Ich muss jetzt mal meinen Frust über die Kinos, zumindest über die bei mir ablassen. 
Diese Woche startet Doctor Strange bei uns in den Kinos. Und wieder ist es so, dass man zum Start nur die 3D Versionen anschauen kann. 
Die normale 2D Version kommt dann erst 2-3 Wochen nach dem Start.  
Und nein. Ich möchte nicht die 3D Version anschauen. Ich finde die Preise zu übertrieben. 13€ für ein Ticket. 

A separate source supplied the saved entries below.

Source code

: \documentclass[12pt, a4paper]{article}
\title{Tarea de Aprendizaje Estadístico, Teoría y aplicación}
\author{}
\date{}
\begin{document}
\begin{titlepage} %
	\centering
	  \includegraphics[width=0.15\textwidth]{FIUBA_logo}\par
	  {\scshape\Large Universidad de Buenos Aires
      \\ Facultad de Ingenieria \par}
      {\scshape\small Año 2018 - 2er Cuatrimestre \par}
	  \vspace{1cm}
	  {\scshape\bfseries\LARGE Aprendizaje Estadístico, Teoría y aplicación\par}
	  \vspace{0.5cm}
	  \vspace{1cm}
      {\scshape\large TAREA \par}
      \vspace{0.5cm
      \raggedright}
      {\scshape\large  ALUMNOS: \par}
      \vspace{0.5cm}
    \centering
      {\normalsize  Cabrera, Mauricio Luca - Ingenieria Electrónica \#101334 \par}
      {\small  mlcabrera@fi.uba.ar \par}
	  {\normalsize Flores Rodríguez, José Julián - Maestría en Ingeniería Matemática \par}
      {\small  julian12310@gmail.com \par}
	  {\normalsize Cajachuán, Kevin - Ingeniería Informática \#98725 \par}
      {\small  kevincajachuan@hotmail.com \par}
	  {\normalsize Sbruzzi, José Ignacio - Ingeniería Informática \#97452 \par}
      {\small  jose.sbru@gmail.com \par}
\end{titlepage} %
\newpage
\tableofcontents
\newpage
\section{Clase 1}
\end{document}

Bei wem ist das auch so? Finde ich eine Frechheit von den Kinos.


----------



## taks (25. Oktober 2016)

*AW: Filme zum Kinostart erst in 3D und Wochen später 2D...*

Also bei meinem Stammkino kommt der von Anfang an in 2D & 3D.
Das Kino hat aber auch 10+ Säle.


PS: Ich mag 3D auch nicht


----------



## Kusanar (25. Oktober 2016)

*AW: Filme zum Kinostart erst in 3D und Wochen später 2D...*

Einerseits finde ich die Ticketpreise überzogen, andererseits vertrage ich den 3D-Effekt nicht so gut, ich bekomme da Augenschmerzen. Sollte diese Taktik also auch hier bei uns um sich greifen, dann wars das wohl für mich mit Kino gehen...

Andererseits: Nach 2 bis 3 Wochen interessiert sich sowieso keine Sau mehr für den Film, dann wäre man vielleicht die nervigen Zuschauer los, die während dem Film mit Popcorn werfen, laut labern und ihr Handy bimmeln lassen müssen


----------